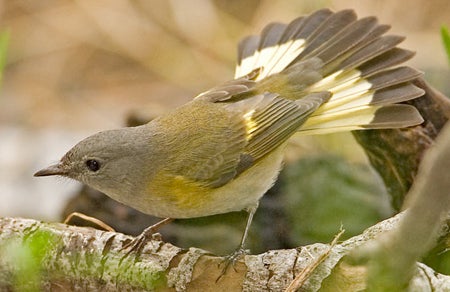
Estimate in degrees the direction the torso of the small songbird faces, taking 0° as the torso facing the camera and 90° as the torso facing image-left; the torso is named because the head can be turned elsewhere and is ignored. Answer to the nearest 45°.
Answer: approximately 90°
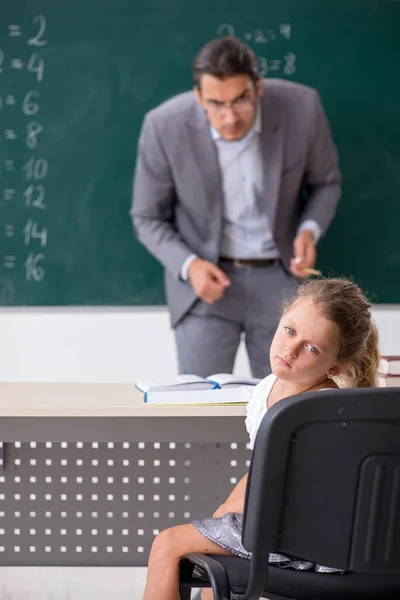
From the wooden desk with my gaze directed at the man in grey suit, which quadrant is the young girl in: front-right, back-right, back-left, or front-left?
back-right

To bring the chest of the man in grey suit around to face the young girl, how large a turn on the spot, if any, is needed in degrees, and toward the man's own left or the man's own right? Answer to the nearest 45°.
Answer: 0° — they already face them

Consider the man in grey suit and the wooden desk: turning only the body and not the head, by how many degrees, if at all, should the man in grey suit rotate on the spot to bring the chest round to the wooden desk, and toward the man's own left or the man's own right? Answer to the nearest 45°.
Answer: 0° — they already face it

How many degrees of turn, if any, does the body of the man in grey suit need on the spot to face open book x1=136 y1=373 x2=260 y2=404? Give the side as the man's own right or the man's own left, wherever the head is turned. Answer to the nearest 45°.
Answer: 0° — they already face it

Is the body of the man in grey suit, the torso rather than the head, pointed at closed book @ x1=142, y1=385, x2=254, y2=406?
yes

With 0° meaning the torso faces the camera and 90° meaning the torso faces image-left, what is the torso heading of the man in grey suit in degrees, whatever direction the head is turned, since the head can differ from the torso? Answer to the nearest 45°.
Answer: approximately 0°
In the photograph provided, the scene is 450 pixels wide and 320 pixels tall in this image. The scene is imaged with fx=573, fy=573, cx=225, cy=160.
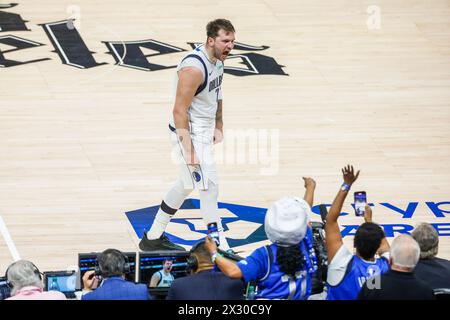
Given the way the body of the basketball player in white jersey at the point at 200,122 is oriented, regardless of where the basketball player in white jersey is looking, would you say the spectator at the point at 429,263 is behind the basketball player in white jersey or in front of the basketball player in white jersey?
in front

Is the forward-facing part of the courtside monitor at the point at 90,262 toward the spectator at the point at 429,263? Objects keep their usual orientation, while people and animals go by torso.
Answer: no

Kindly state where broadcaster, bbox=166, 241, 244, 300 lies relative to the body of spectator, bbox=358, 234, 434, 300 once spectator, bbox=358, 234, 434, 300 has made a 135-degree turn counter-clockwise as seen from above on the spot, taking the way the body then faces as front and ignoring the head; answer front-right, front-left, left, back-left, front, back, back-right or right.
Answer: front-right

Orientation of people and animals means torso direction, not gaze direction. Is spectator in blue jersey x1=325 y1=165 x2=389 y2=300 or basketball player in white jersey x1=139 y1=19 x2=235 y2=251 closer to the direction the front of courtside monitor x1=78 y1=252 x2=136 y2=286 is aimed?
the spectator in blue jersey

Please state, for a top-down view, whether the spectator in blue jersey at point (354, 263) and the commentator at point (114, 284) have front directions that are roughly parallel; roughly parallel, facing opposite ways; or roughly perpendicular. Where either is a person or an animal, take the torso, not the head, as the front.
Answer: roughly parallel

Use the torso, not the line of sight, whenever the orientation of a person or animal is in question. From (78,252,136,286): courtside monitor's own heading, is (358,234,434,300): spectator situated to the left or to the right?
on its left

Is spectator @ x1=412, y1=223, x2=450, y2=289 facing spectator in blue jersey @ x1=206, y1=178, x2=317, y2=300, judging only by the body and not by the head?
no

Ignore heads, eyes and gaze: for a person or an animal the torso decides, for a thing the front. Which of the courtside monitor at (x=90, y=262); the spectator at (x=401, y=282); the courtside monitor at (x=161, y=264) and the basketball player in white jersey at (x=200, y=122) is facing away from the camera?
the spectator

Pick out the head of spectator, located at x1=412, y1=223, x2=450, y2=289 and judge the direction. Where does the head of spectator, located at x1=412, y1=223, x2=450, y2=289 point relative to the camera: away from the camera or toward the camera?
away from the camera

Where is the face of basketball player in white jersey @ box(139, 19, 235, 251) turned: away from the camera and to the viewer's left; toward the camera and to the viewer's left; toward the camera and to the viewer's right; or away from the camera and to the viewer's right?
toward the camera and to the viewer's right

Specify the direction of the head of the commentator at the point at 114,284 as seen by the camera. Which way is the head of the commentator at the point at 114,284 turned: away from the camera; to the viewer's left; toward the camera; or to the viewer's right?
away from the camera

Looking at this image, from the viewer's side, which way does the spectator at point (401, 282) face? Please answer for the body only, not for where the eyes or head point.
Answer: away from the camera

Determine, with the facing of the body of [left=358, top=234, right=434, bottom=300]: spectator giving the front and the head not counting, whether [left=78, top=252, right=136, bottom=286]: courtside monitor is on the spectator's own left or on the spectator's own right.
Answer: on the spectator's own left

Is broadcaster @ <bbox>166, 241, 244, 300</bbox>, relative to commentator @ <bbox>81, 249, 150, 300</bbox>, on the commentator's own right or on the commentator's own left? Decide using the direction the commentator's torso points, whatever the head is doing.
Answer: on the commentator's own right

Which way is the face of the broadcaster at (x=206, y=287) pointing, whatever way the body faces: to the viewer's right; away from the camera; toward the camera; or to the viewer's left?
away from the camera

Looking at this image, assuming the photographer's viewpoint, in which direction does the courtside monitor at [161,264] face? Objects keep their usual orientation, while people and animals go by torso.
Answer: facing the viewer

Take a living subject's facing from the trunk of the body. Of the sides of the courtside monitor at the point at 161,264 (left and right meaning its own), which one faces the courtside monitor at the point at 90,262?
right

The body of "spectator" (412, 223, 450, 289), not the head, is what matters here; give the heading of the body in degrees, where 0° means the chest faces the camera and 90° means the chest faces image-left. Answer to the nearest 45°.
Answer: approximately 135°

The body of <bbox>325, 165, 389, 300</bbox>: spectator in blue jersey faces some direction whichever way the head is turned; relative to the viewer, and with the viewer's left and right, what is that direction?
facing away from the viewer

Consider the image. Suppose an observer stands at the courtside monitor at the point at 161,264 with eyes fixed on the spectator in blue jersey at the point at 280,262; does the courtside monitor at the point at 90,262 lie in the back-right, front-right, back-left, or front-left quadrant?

————

WORK ORDER: Please reproduce all of the material above word for word, leaving out the pictures.

TASK SOLUTION:
Estimate in degrees the direction the torso of the small songbird faces, taking 0° as the torso facing the camera and 90° as the torso facing image-left; the torso is named because the head can be turned elsewhere and is ignored. Answer to the nearest 45°.
Answer: approximately 90°
From the wooden desk with my gaze directed at the man in grey suit, which quadrant is the young girl in: front-right, back-right, back-left, or front-left?
back-right

To bring the chest of the man in grey suit around to face the young girl, how large a turn on the spot, if any, is needed in degrees, and toward the man's own left or the man's own right? Answer to the nearest 45°.
Answer: 0° — they already face them

Consider the man in grey suit and the wooden desk: turning only the body and not the head, by how many degrees, if at all, should the man in grey suit rotate on the spot to bring the chest round to the wooden desk, and toward the man's own left or the man's own right? Answer to the nearest 45°.
Answer: 0° — they already face it

How many degrees of turn, if any, does the body of the man in grey suit need on the spot to face open book x1=136 y1=373 x2=260 y2=404? Give the side as the man's own right or the man's own left, wherever the head is turned. Answer to the nearest 45°.
Answer: 0° — they already face it

Is the body of the man in grey suit, the torso rather than the head, pointed at closed book @ x1=142, y1=385, x2=254, y2=406?
yes

With 0° meaning the torso faces the camera and 90° meaning the torso faces image-left, what is the torso heading of the man in grey suit in degrees, whatever direction the head is turned, since the head can differ from the torso? Answer to the nearest 45°.
Answer: approximately 0°
In the photograph provided, the scene is 450 pixels wide and 320 pixels tall in this image. The scene is imaged with fx=573, fy=573, cx=225, cy=160.
Given the way the body of the basketball player in white jersey at the point at 200,122 is oriented, regardless of where the basketball player in white jersey is looking, would you say the spectator at the point at 429,263 is behind the basketball player in white jersey or in front of the basketball player in white jersey?
in front

Is the forward-facing part of the courtside monitor at the point at 90,262 toward the spectator at the point at 429,263? Objects keep their usual orientation, while people and animals go by torso.
Answer: no

Kindly state where broadcaster, bbox=166, 241, 244, 300 lies relative to the body of spectator, bbox=358, 234, 434, 300 once spectator, bbox=358, 234, 434, 300 has made a 135-degree turn counter-clockwise as seen from above on the spot, taking the way the body then faces as front and ignoring the head; answer front-right, front-left, left, back-left, front, back, back-right or right.
Answer: front-right

Orientation of people and animals means torso direction, not gaze direction. Is spectator in blue jersey x1=325 y1=165 x2=389 y2=300 or basketball player in white jersey x1=139 y1=19 x2=235 y2=251 closer to the direction the front of courtside monitor x1=78 y1=252 x2=136 y2=286 is aimed?
the spectator in blue jersey

Please state, for a top-down view, whether the spectator in blue jersey at point (354, 263) and the commentator at point (114, 284) have front directions that are roughly parallel; roughly parallel, facing opposite ways; or roughly perpendicular. Where either is a person or an animal, take the torso, not the head, as the front.
Answer: roughly parallel

Use the torso, not the line of sight, whenever the orientation of a person or animal is in question. From (78,252,136,286): courtside monitor's own heading, is (358,234,434,300): spectator situated to the left or to the right?
on its left

Is spectator @ x1=412, y1=223, x2=450, y2=289 facing spectator in blue jersey @ x1=206, y1=178, x2=317, y2=300, judging only by the body and not by the head?
no

Ignore heads, eyes and gaze: for a person or an animal the torso decides, for a thing the front. Which of the courtside monitor at (x=90, y=262); the spectator at (x=401, y=282); the courtside monitor at (x=161, y=264) and the basketball player in white jersey at (x=200, y=122) is facing away from the camera?
the spectator

Pick out the head of spectator, located at x1=412, y1=223, x2=450, y2=289 and judge the direction. Where does the head of spectator, located at x1=412, y1=223, x2=450, y2=289 point relative to the camera: away from the camera or toward the camera?
away from the camera

Where is the face of basketball player in white jersey @ box(139, 19, 235, 251) turned: away from the camera and to the viewer's left; toward the camera and to the viewer's left; toward the camera and to the viewer's right; or away from the camera and to the viewer's right?
toward the camera and to the viewer's right

Specify the direction of the head of the commentator at the point at 114,284 as seen by the camera. Which way is the head of the commentator at the point at 114,284 turned: away from the camera; to the viewer's left; toward the camera; or to the viewer's right?
away from the camera

Looking at this image, from the viewer's side, which way does the spectator at point (401, 282) face? Please answer for the body only, not for where the eyes or head point.
Answer: away from the camera

Determine, with the facing of the body of [left=358, top=234, right=434, bottom=300]: spectator giving the front and the head not counting, whether [left=78, top=252, right=136, bottom=286]: courtside monitor is on the spectator's own left or on the spectator's own right.
Answer: on the spectator's own left

Is broadcaster @ <bbox>166, 241, 244, 300</bbox>, relative to commentator @ <bbox>81, 249, 150, 300</bbox>, on the commentator's own right or on the commentator's own left? Decide using the direction the commentator's torso points, whatever the head is doing.
Answer: on the commentator's own right

Which way is the face of the broadcaster at (x=206, y=287) pointing, whatever way the body faces: to the viewer's right; away from the camera; toward the camera; or to the viewer's left?
away from the camera

Looking at this image, assuming the photographer's viewpoint, in which direction does the courtside monitor at [161,264] face? Objects keep their usual orientation, while people and animals go by torso.
Answer: facing the viewer

Take a living subject's facing from the trunk of the body. Of the sides of the courtside monitor at the point at 161,264 (left and right meaning its own), which one faces the courtside monitor at the point at 90,262?
right

The body of "spectator" (412, 223, 450, 289), not the head, is what matters here; give the heading of the body in degrees, where 0° means the chest faces the camera and 90° means the chest faces image-left. Answer to the nearest 45°.
Answer: approximately 135°

The body of <bbox>325, 165, 389, 300</bbox>: spectator in blue jersey faces some direction whichever way the head is turned; relative to the viewer, and with the viewer's left and right, what is that direction?
facing away from the viewer

Consider the image. Suppose an observer stands at the courtside monitor at the point at 161,264 with eyes fixed on the spectator in blue jersey at the point at 280,262; does the courtside monitor at the point at 90,262 lie in the back-right, front-right, back-left, or front-left quadrant?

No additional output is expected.